Encouraged by the last Meopham poem I wrote, I decided to write another one. A fellow blogger who I very much respect suggested that there was a potential series of poems there and I definitely want to build up my nostalgia poem collection.
The poem today is about one of my favourite parks I used to visit as a child, Judson’s Recreation Ground, named after local businessman, Frank Judson, who donated the land in 1949. It was known simply to me as “The Rec.” Looking back I am surprised that we don’t have any photos of the park considering we visited so frequently. We don’t actually have a lot of photographs of any of us taken at the park. I guess not a lot of people carried cameras back then. Plus, like my own children, I doubt very much if we stood still for long. I actually have quite a few pictures and videos of my boys at various playgrounds. Great inventions, smart phones!
However I can picture it so clearly in my mind and I was pleased when my husband said that the following poem built a picture of the park in his mind. I hope it does the same for you too: (and if anyone happens to have any photographs of Judson’s Recreation Ground in the 80s, please feel free to share)
Ode to the Rec
I used to love “the Rec” as a child I’d play for ages running free and wild Although no photos I can find I can see it so clearly in my mind My mum never once would complain As I went on the slide again and again Those blue steps and the metal slide Would bring to my face a grin so wide The climbing frame in the shape of a dome Would send me to a world of my very own The wooden roundabout was so much fun To make it go fast you’d have to run Once there were two tunnels but they went away It would’ve been great for them to stay A small grassy hill provided much joy Whether you were a girl or a boy And when your legs needed a rest A push on the swing was just the best The equipment has changed, but the park has stayed For a new generation, more memories to be made
Hope you enjoyed it. Would love to know what you think. More poems to share soon,
I’ve been really into my history and nostalgia lately and I’ve been thinking a lot about the village in which I grew up – Meopham in Kent. Meopham is a large village boasting lots of lushious greenery and a windmill, among other things. I have been reading about the history of the village and I hope to continue my research. I love, in particularly, reading about people’s personal memories. I thought I’d have a go at writing a poem about my own memories of growing up in Meopham.

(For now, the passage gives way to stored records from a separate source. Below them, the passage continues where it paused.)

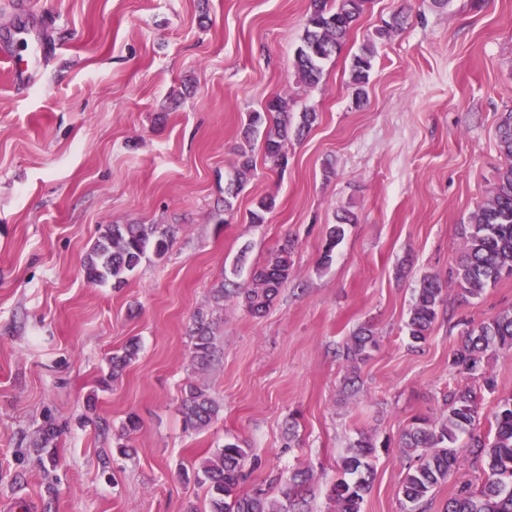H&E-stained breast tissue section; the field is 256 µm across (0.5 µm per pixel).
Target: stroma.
Instances as JSON below:
<instances>
[{
	"label": "stroma",
	"mask_w": 512,
	"mask_h": 512,
	"mask_svg": "<svg viewBox=\"0 0 512 512\" xmlns=\"http://www.w3.org/2000/svg\"><path fill=\"white\" fill-rule=\"evenodd\" d=\"M309 0H0V46L20 30L52 50L39 79L0 64V512H209L183 474L228 439L248 445L245 488L311 467L312 512H329L350 439L370 435L375 478L363 512H402L406 461L397 443L418 414L445 412L448 389L479 396L475 433L512 396V349L485 376L448 366L457 321L511 310L512 277L463 297L450 275L461 224L508 165L497 124L512 109V0H368L314 87L293 60ZM401 30L377 31L393 16ZM375 57L363 97L350 63ZM317 119L271 169L262 140L227 223L224 184L250 113L274 95ZM276 206L264 223L258 199ZM351 214L329 264L327 228ZM104 224H161L174 238L119 288L86 281L83 261ZM293 240V274L255 316L211 294L225 277ZM447 291L427 341L405 322L423 275ZM213 314L214 359L191 364L189 331ZM378 345L346 384L337 349L360 325ZM139 352L119 378L109 359ZM493 388H486L485 377ZM206 386L217 419L184 431L188 383ZM139 428L123 435L128 416ZM296 447H286L290 419ZM59 427L50 445L39 435ZM131 447L120 455L118 443Z\"/></svg>",
	"instance_id": "1"
}]
</instances>
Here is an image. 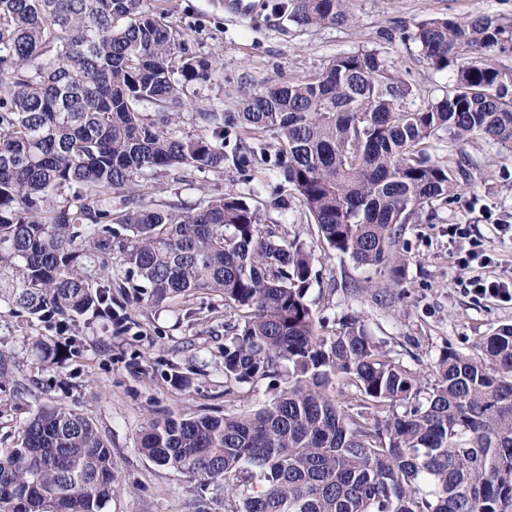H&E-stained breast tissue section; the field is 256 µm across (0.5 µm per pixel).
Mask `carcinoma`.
Returning <instances> with one entry per match:
<instances>
[{"label":"carcinoma","mask_w":512,"mask_h":512,"mask_svg":"<svg viewBox=\"0 0 512 512\" xmlns=\"http://www.w3.org/2000/svg\"><path fill=\"white\" fill-rule=\"evenodd\" d=\"M290 2L300 28L354 21L349 0ZM407 39L451 73L420 106L383 52L359 49L245 93L232 117L192 113L200 133L184 137L168 110L218 70L169 11L0 0V317L109 331L125 321L117 307L224 299L237 315L224 324V378L274 381L286 363L287 381L252 413L151 418L138 450L230 492L229 512H512V325L422 375L358 317L332 329L315 318L313 250L270 239L246 197L228 190L191 211L146 201L160 170L247 171L265 150L253 135L269 133L326 249L399 280L404 225L458 191L423 145L512 147V70L496 63L512 20L431 18ZM226 124L243 130L230 156ZM114 491L112 451L66 405L38 410L0 455V512H102Z\"/></svg>","instance_id":"obj_1"}]
</instances>
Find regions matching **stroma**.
<instances>
[{
  "instance_id": "stroma-1",
  "label": "stroma",
  "mask_w": 512,
  "mask_h": 512,
  "mask_svg": "<svg viewBox=\"0 0 512 512\" xmlns=\"http://www.w3.org/2000/svg\"><path fill=\"white\" fill-rule=\"evenodd\" d=\"M276 2L243 0L239 11L227 0L162 4L190 46L220 70L219 79L196 87L190 108L182 109L181 134L199 131L191 113L217 104L225 113L236 112L242 90L315 75L336 55L363 48L386 52L424 96L440 95L449 73L428 65L405 33L432 17L512 18V0H351L353 26L300 28ZM261 139L266 150L248 175L229 163L220 174L195 169L181 177L163 171L148 180L153 199L188 211L205 196L229 189L246 193L257 186L261 192L254 203L275 239L319 251L317 226L282 175L276 139L268 133ZM427 152L432 160L457 163L459 191L452 203L425 208L404 226L399 284L333 254L315 263L317 277L307 292L316 317L358 315L405 365L426 373L447 350L474 353L483 336L512 324V301L480 298L458 285L467 275H512V235L498 230L512 225V149L475 138L462 145L435 140ZM454 224L465 225L481 242L484 263H471L465 271L458 267L450 231ZM227 319L223 300L205 292L184 304L130 308L126 327L113 328L108 336L96 327L62 335L40 324L0 319V351L15 358L20 381L0 391V449L16 446L24 422L39 409L65 404L87 416L112 450L117 490L103 512H193L192 479L152 463L139 453L137 442L151 417L245 414L270 404L274 390L266 379L237 385L235 396L225 395ZM40 340L61 348L78 346L81 356L43 366L35 348ZM177 372L185 383L172 381Z\"/></svg>"
}]
</instances>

But where to begin? I lived there for 22 years. I still live nearby with my hubby and the boys so we’ve made many memories as a family, visiting my mum, visiting the windmill with our eldest and the library to name but a few.

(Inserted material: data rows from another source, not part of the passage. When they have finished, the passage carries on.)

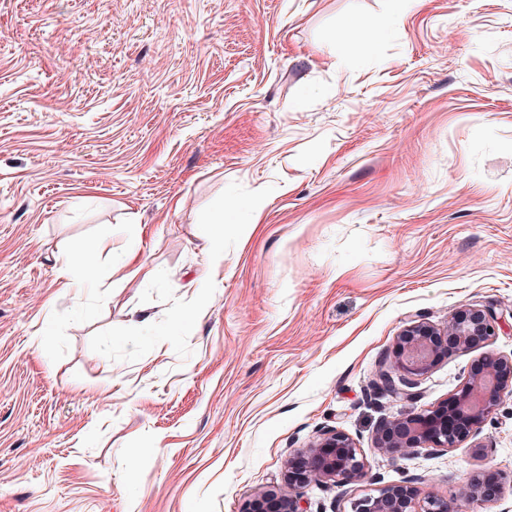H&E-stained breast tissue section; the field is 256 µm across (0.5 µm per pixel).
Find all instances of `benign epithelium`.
<instances>
[{
	"mask_svg": "<svg viewBox=\"0 0 512 512\" xmlns=\"http://www.w3.org/2000/svg\"><path fill=\"white\" fill-rule=\"evenodd\" d=\"M495 312L472 304L458 310L442 328L414 321L396 336L391 369L380 375L376 390L393 399L417 398V381L438 363L457 353L468 352L497 335ZM512 396V356L488 353L477 360L474 370L451 402L400 413L380 424L375 448L395 456L406 448H456L474 439L492 415ZM305 467L286 462L288 486H306L313 481L334 487L358 484L369 475L366 456L350 435L338 429L319 434L300 453ZM242 512H306L301 494L267 490L258 493ZM351 512H460L455 499L421 494L417 479L387 485L375 494H365L351 503Z\"/></svg>",
	"mask_w": 512,
	"mask_h": 512,
	"instance_id": "7a95c632",
	"label": "benign epithelium"
}]
</instances>
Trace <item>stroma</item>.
<instances>
[{"mask_svg": "<svg viewBox=\"0 0 512 512\" xmlns=\"http://www.w3.org/2000/svg\"><path fill=\"white\" fill-rule=\"evenodd\" d=\"M395 6L0 0V512H242L328 428L371 477L310 483L306 512L407 477L512 512V398L483 453L373 446L407 409L372 385L410 320L499 323L418 408L512 355V0ZM479 471L499 498H471ZM89 249L83 246L75 247L69 263L58 270L57 278L62 288H69L74 272L82 273L87 277L94 275L95 266L88 261Z\"/></svg>", "mask_w": 512, "mask_h": 512, "instance_id": "stroma-1", "label": "stroma"}]
</instances>
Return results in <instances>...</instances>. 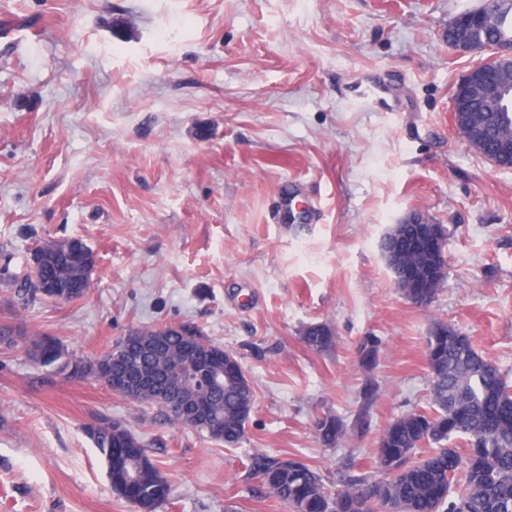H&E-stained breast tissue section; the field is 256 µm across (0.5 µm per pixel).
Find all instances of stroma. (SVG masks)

My focus for this poem though, is my childhood. I have so much more to say so hopefully there will be many more poems on this subject but here is my first poem about growing up in Meopham:
I spent my younger years in Meopham I went to the primary school The infant School was down the road The juniors had a pool We used to walk up to the windmill And buy sweets from the shop Or walk to the post office on The Street And buy some panda pop I’d often be found at Camer Park Playing on a log Or walking around the fields behind the church With my mum and our little dog We lived right by the church We could clearly hear the bells ring On a summers evening, in the warm air They really seemed to sing I loved my years in Meopham I’m glad I still live near The sights and the sounds of my childhood I will always hold so dear
As I said, this is just the start of my memories. There are so many more but I’m so pleased with the outcome and really want to write more poems about my memories and history. I posted this poem on a local facebook page and got an overwhelming response. I loved that I made people reflect on their own memories of the village and so if you are reading this, thank you so much for your lovely responses.
My Dad loved living in Meopham and so I like to think he would enjoy reading this if he were here today.